Comunque, ho idea che tutta questa cosa delle zone di rifugio da sola non basti a spiegare certe distribuzioni indicate da Marco. Potrebbe essere uno dei fattori che hanno contribuito, anzi quasi certamente lo è, ma su cui si devono poi essere innestati altri fenomeni.
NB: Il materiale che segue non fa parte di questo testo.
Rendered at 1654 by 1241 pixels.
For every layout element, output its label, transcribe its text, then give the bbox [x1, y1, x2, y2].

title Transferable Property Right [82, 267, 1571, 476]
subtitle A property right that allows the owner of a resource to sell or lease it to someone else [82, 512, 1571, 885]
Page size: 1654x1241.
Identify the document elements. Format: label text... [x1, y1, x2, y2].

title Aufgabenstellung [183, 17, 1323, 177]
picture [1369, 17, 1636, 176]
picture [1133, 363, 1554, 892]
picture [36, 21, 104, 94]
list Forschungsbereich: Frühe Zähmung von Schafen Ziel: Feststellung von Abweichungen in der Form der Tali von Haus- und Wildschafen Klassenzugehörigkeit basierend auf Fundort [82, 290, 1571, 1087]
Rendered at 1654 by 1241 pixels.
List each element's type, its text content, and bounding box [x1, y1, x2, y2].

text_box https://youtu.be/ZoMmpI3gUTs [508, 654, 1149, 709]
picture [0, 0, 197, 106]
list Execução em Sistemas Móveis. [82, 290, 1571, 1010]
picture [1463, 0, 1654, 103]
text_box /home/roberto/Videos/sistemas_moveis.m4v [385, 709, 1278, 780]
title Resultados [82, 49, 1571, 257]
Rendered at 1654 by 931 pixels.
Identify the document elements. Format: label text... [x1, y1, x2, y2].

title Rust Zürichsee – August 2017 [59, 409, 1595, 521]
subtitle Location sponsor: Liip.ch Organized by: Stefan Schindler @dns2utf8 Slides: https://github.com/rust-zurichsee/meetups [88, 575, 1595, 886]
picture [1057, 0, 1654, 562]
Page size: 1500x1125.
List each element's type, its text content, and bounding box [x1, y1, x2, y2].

finora a proposito di trasporto antropico abbiamo posto l'attenzione su prodotti agricoli, piante da mettere a dimora con relativo pane di terra, terriccio di varia natura imbarcato come zavorra... ma che dire di sterpi e ramaglie assortiti, da utilizzare come combustibile, in cui poteva esserci di tutto di più? ho il sospetto che fra un eventuale trasporto di ramaglie di tamerici destinate a questo scopo e la presenza di Buprestis douei in sardegna potrebbe esserci un nesso, il che ovviamente non esclude che invece (o inoltre) ci sia arrivata per conto suo, in volo, con l'aiuto del vento

e lo stesso potrebbe al limite essere accaduto per le due Capnodis che citavi, magari in aggiunta alla colonizzazione su zattere provenienti dalle formazioni deltizie della sponda orientale dell'adriatico (in alcuni periodi passati molto più imponenti di quanto siano oggi), o a quella come aeroplancton, entrambe decisamente più facili che tra nordafrica e sardegna, data la distanza fra le due coste (attualmente una settantina di km, e in periodi di regressione marina sicuramente meno)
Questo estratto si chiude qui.